Enquanto transcorria mais um dia do interrogatório de Shahzad sobre o carro-bomba que ele admitiu ter estacionado na Times Square no dia 1º, surgiam novas notícias sobre o casal, acompanhadas por especulações quanto à radicalização de Shahzad. Conhecidos dizem que ele mudou nos últimos 12 meses, tornando-se cada vez mais reservado e religioso.
No ano passado, relatam amigos paquistaneses, ele chegou a pedir ao pai, Bahar ul-Haq, oficial reformado da Força Aérea paquistanesa, permissão para combater no Afeganistão. Haq recusou, segundo o relato, lembrando que o islã não permite que um homem abandone mulher e filhos.
Um dos convidados das núpcias disse em e-mail enviado do Paquistão que "não havia sinais de que Shahzad fosse extremista". Mas foi nos dois últimos anos, depois de mudar de emprego e ter dois filhos, que "começou a falar mais sobre o islã".
"A recessão os prejudicou", disse o convidado, que não quis ter seu nome publicado. O banco JPMorgan Chase recorreu à Justiça para executar a hipoteca sobre a casa em Shelton, que o casal abandonou às pressas, deixando para trás brinquedos e roupas.
Em fevereiro, ele alugou um apartamento em Bridgeport, Connecticut. O senhorio diz que nunca viu sua mulher.
Shahzad, 30, parece ter seguido uma trajetória conhecida de frustração, crescente religiosidade e, por fim, violência.
Nascido e criado no Paquistão, como parte de uma família de classe média, teve formação privilegiada.
Amigos da família dizem acreditar que Haq esteja escondido no oeste do Paquistão, onde a família é dona de plantações de trigo. A mulher de Shahzad, que, ao que se crê, também está no Paquistão, tem paradeiro desconhecido.
Nascida no Colorado em família de origem paquistanesa, ela se casou com Shahzad pouco depois de se formar em contabilidade, em 2004, e se mudou para o Connecticut, onde ele estava fazendo mestrado.
Os Shahzad não se relacionaram com os demais moradores do quarteirão em Shelton.
Não se sabe onde, como ou por que Shahzad veio a se radicalizar. Ahmad, o amigo oriundo de Mohib Banda, especulou que a transformação pode ter suas raízes em Karachi.
Um amigo de Shahzad foi detido em uma mesquita supostamente ligada a um grupo militante de Karachi, na terça.
"A questão é determinar quem colocou Faisal nesse caminho", disse Ahmad. "O Faisal barbudo que agora vemos é diferente do velho Faisal. Ele era como você ou eu, bem apessoado, liberal e uma pessoa ativa".

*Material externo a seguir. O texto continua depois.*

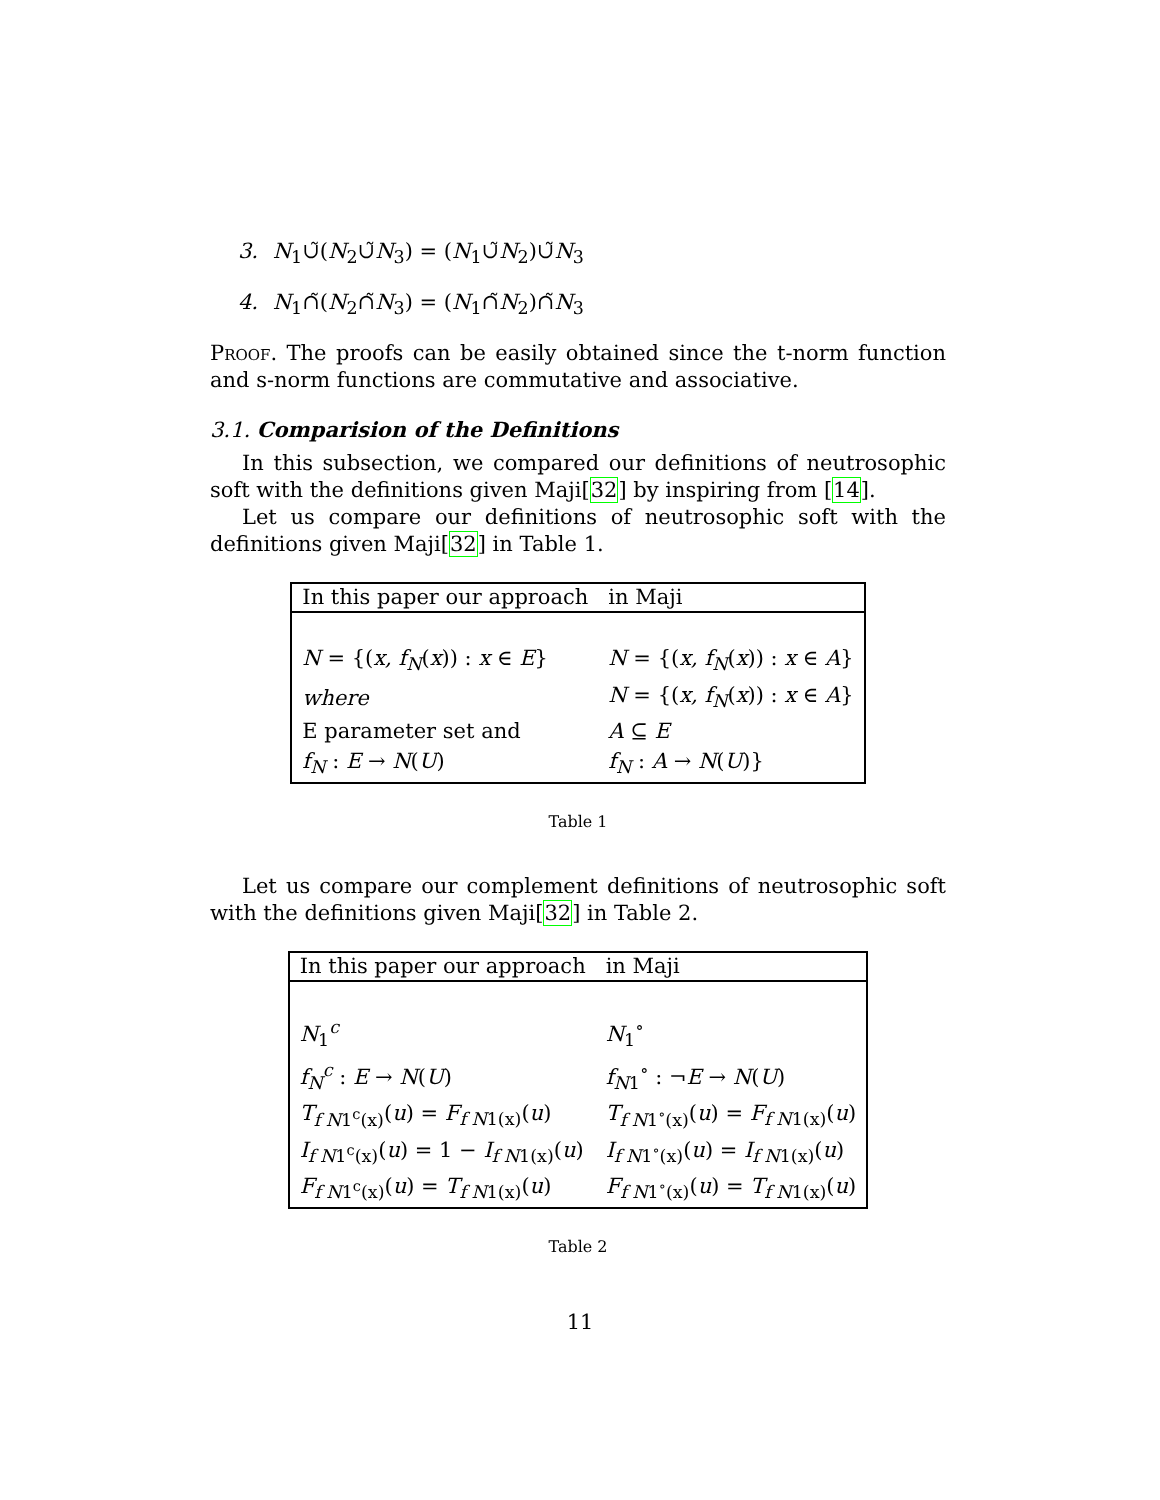3. N<sub>1</sub>∪̃(N<sub>2</sub>∪̃N<sub>3</sub>) = (N<sub>1</sub>∪̃N<sub>2</sub>)∪̃N<sub>3</sub>
4. N<sub>1</sub>∩̃(N<sub>2</sub>∩̃N<sub>3</sub>) = (N<sub>1</sub>∩̃N<sub>2</sub>)∩̃N<sub>3</sub>
Proof. The proofs can be easily obtained since the t-norm function and s-norm functions are commutative and associative.
3.1. Comparision of the Definitions
In this subsection, we compared our definitions of neutrosophic soft with the definitions given Maji[32] by inspiring from [14].
Let us compare our definitions of neutrosophic soft with the definitions given Maji[32] in Table 1.
| In this paper our approach | in Maji |
| --- | --- |
| N = {( x, f<sub>N</sub> ( x )) : x ∈ E } | N = {( x, f<sub>N</sub> ( x )) : x ∈ A } |
| where | N = {( x, f<sub>N</sub> ( x )) : x ∈ A } |
| E parameter set and | A ⊆ E |
| f<sub>N</sub> : E → N ( U ) | f<sub>N</sub> : A → N ( U )} |
Table 1
Let us compare our complement definitions of neutrosophic soft with the definitions given Maji[32] in Table 2.
| In this paper our approach | in Maji |
| --- | --- |
| N<sub>1</sub><sup>c</sup> | N<sub>1</sub><sup>∘</sup> |
| f<sub>N</sub><sup>c</sup> : E → N ( U ) | f<sub>N1</sub><sup>∘</sup> : ¬ E → N ( U ) |
| T<sub>f N1<sup>c</sup>(x)</sub>( u ) = F<sub>f N1(x)</sub>( u ) | T<sub>f N1<sup>∘</sup>(x)</sub>( u ) = F<sub>f N1(x)</sub>( u ) |
| I<sub>f N1<sup>c</sup>(x)</sub>( u ) = 1 − I<sub>f N1(x)</sub>( u ) | I<sub>f N1<sup>∘</sup>(x)</sub>( u ) = I<sub>f N1(x)</sub>( u ) |
| F<sub>f N1<sup>c</sup>(x)</sub>( u ) = T<sub>f N1(x)</sub>( u ) | F<sub>f N1<sup>∘</sup>(x)</sub>( u ) = T<sub>f N1(x)</sub>( u ) |
Table 2
11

Segundo o governo paquistanês, Shahzad viajou ao Paquistão 13 vezes nos últimos sete anos. A queixa-crime apresentada contra ele na terça-feira diz que retornou aos EUA em fevereiro depois de uma estadia de cinco meses no Paquistão.

Hostilidade anti-EUA
Outro amigo da família, Kifayat Ali, diz que Shahzad talvez tenha se enraivecido com as ações militares americanas e se contaminado pela hostilidade anti-EUA que reina no Paquistão. "A pessoa vê a brutalidade no Afeganistão e Iraque. Essas cenas a afetam", diz Ali.
Uma antiga executiva da Elizabeth Arden diz que Shahzad nunca pediu pausas especiais para suas orações. "Creio que ele era um sujeito normal", ela diz. "Mas não é sempre assim? São sempre os normais, aqueles que você não acredita que farão algo assim."